Directions for this task
From the article on The Players Championship below, quote the passage starting at "Then came the" and ending at "up the playoff.".

Provided text
"""
PONTE VEDRA BEACH, Fla.

In a playoff for the first time on the PGA Tour, K.J. Choi conquered an island green and more pressure than he can remember Sunday to win The Players Championship.

He won’t forget the way it ended — and neither will David Toms.

Toms went from narrowly missing an 18-foot birdie putt for the win on the 17th hole at the TPC Sawgrass to missing a 3 1/2-foot comeback putt for par, handing Choi the biggest win of his career.

On a hole that is designed to provide great theater, the finish fell a little flat.

Moments earlier, Toms hit his best shot of the week from a divot in the 18th fairway and made an 18-foot birdie putt — only the fourth birdie on that hole in the final round — that got him into a playoff.

Then came the sudden-death playoff at one of the most infamous par 3s in the world. Toms looked to have the advantage when his shot settled 18 feet away and Choi was on the other side of the green.

But the South Korean hit a beautiful lag to just inside 3 feet that he ultimately tapped in for his eighth career PGA Tour win, and his first in three years. He became the fourth consecutive international player to win the PGA Tour’s premier tournament.

Toms said his short putt was uphill and into the Bermuda grain, and he knew it had to be hit solidly.

“I kind of hit it on the toe and didn’t get it rolling, and when I looked up it was left,” he said. “It was just a bad putt. No excuses, no spike marks, no ball marks, no nothing. Maybe a lot of pressure. But other than that, there was no excuse.”

Choi closed with a 2-under 70, making a par putt from just inside 5 feet that set up the playoff.

Toms also finished with with a 70, and that short putt he missed on the 17th green might not be the only shot that haunts him. Leading by one, he went for the green on the par-5 16th and hit into the water, leading to a bogey.

This from a guy who was famous 10 years ago for laying up on the par-4 18th at Altanta Athletic Club to win his lone major at the PGA Championship.

Even so, he showed some grit at the end with a birdie on the final hole at Sawgrass, which soon was forgotten.

“I’m disappointed,” Toms said. “But the way I played 18 shows that I still can do it when I need to. I’ve got to work on my putting a little bit. I could have put some distance between myself and my competitors.”
"""
Raw data
"""
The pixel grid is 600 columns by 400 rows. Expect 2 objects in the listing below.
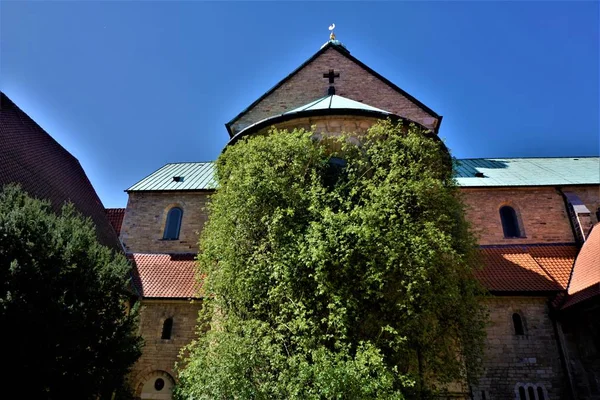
"""
Output for this exercise
Then came the sudden-death playoff at one of the most infamous par 3s in the world. Toms looked to have the advantage when his shot settled 18 feet away and Choi was on the other side of the green.

But the South Korean hit a beautiful lag to just inside 3 feet that he ultimately tapped in for his eighth career PGA Tour win, and his first in three years. He became the fourth consecutive international player to win the PGA Tour’s premier tournament.

Toms said his short putt was uphill and into the Bermuda grain, and he knew it had to be hit solidly.

“I kind of hit it on the toe and didn’t get it rolling, and when I looked up it was left,” he said. “It was just a bad putt. No excuses, no spike marks, no ball marks, no nothing. Maybe a lot of pressure. But other than that, there was no excuse.”

Choi closed with a 2-under 70, making a par putt from just inside 5 feet that set up the playoff.